_Text shown_
You need to go to Main Justice and get approval from Main
Justice. You need to show them that you have proof that the
crime has been committed, and that evidence of that crime is
going to exist at the site to be examined.
I said so, Michael,
These people that you did something wrong. What is it? This is
protected by attorney-client privilege.
It was until he waived the attorney-client privilege. ``I swear
to God, Bob, I didn't do anything wrong. In fact, I am
cooperating with the Special Counsel. I am cooperating with
Congress.'' Of course, he forgot to tell us that he lied to
Congress, but that was part and parcel of the way Michael Cohen
is.
So, I sat him down and I said,
Look, Michael, clearly, here, you are not the target. Nobody
has ever heard of Michael Cohen. But you are the lawyer for
President Trump and clearly, that is their target and let me
explain to you how things work. When they get a search warrant,
they are looking to gather evidence. They already have evidence
against you for something, but you haven't told us what it is
and they are going to roll over you. You are just a bump in the
road. Their target is Donald Trump. So, I want you to think
carefully now.
By the way, up to this point, he had told us when he
introduced himself to us, that two nights before he was on the
roof of the hotel of the Regency Hotel, seriously considering
jumping off, committing suicide because he couldn't handle the
pressure of the legal problems that he saw coming his way. What
he wanted to find out from us that day was his escape route.
That is what he called it. Guys, you have to tell me what my
escape route is. What can I do to get out of this? I did.
My obligation as a lawyer at that point in time was to
explain to him what his options were. Clearly, one of his
options was to cooperate and I said to him, I said,
Michael, the way this works is if you have truthful information
about Donald Trump that is clearly what they are looking for. I
can have all your legal problems solved by the end of the week.

_Assignment_
Write out the testimony about Michael Cohen above in full, word for word.

(Bounding boxes and keypoints)

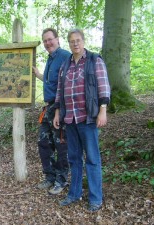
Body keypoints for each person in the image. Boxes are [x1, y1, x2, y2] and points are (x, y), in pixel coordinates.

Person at [53, 28, 111, 212]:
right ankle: (74, 193)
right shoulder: (65, 65)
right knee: (74, 159)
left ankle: (95, 198)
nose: (75, 43)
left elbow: (103, 87)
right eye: (71, 41)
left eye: (78, 40)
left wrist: (103, 110)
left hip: (88, 119)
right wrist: (57, 113)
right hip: (70, 119)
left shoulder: (95, 60)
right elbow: (59, 92)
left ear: (83, 41)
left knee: (92, 159)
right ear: (68, 44)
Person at [32, 28, 70, 195]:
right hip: (48, 107)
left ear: (57, 39)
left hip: (59, 108)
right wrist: (39, 74)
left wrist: (58, 110)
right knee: (44, 143)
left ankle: (61, 180)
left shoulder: (64, 56)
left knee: (60, 145)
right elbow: (51, 81)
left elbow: (66, 86)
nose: (48, 43)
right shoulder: (50, 58)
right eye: (45, 41)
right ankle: (50, 176)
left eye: (50, 39)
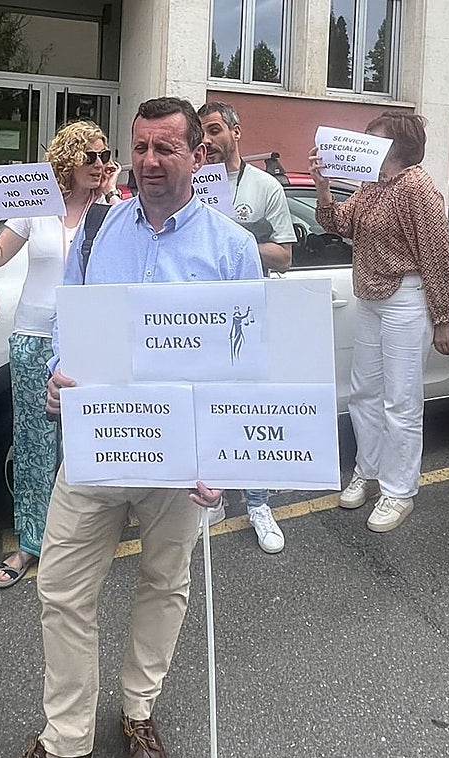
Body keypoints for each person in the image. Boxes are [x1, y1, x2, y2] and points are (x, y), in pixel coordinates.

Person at [0, 97, 262, 758]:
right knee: (63, 586)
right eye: (139, 148)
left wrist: (226, 459)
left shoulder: (231, 246)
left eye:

_Solved exercise_
You need to go to Main Justice and get approval from Main
Justice. You need to show them that you have proof that the
crime has been committed, and that evidence of that crime is
going to exist at the site to be examined.
I said so, Michael,
These people that you did something wrong. What is it? This is
protected by attorney-client privilege.
It was until he waived the attorney-client privilege. ``I swear
to God, Bob, I didn't do anything wrong. In fact, I am
cooperating with the Special Counsel. I am cooperating with
Congress.'' Of course, he forgot to tell us that he lied to
Congress, but that was part and parcel of the way Michael Cohen
is.
So, I sat him down and I said,
Look, Michael, clearly, here, you are not the target. Nobody
has ever heard of Michael Cohen. But you are the lawyer for
President Trump and clearly, that is their target and let me
explain to you how things work. When they get a search warrant,
they are looking to gather evidence. They already have evidence
against you for something, but you haven't told us what it is
and they are going to roll over you. You are just a bump in the
road. Their target is Donald Trump. So, I want you to think
carefully now.
By the way, up to this point, he had told us when he
introduced himself to us, that two nights before he was on the
roof of the hotel of the Regency Hotel, seriously considering
jumping off, committing suicide because he couldn't handle the
pressure of the legal problems that he saw coming his way. What
he wanted to find out from us that day was his escape route.
That is what he called it. Guys, you have to tell me what my
escape route is. What can I do to get out of this? I did.
My obligation as a lawyer at that point in time was to
explain to him what his options were. Clearly, one of his
options was to cooperate and I said to him, I said,
Michael, the way this works is if you have truthful information
about Donald Trump that is clearly what they are looking for. I
can have all your legal problems solved by the end of the week.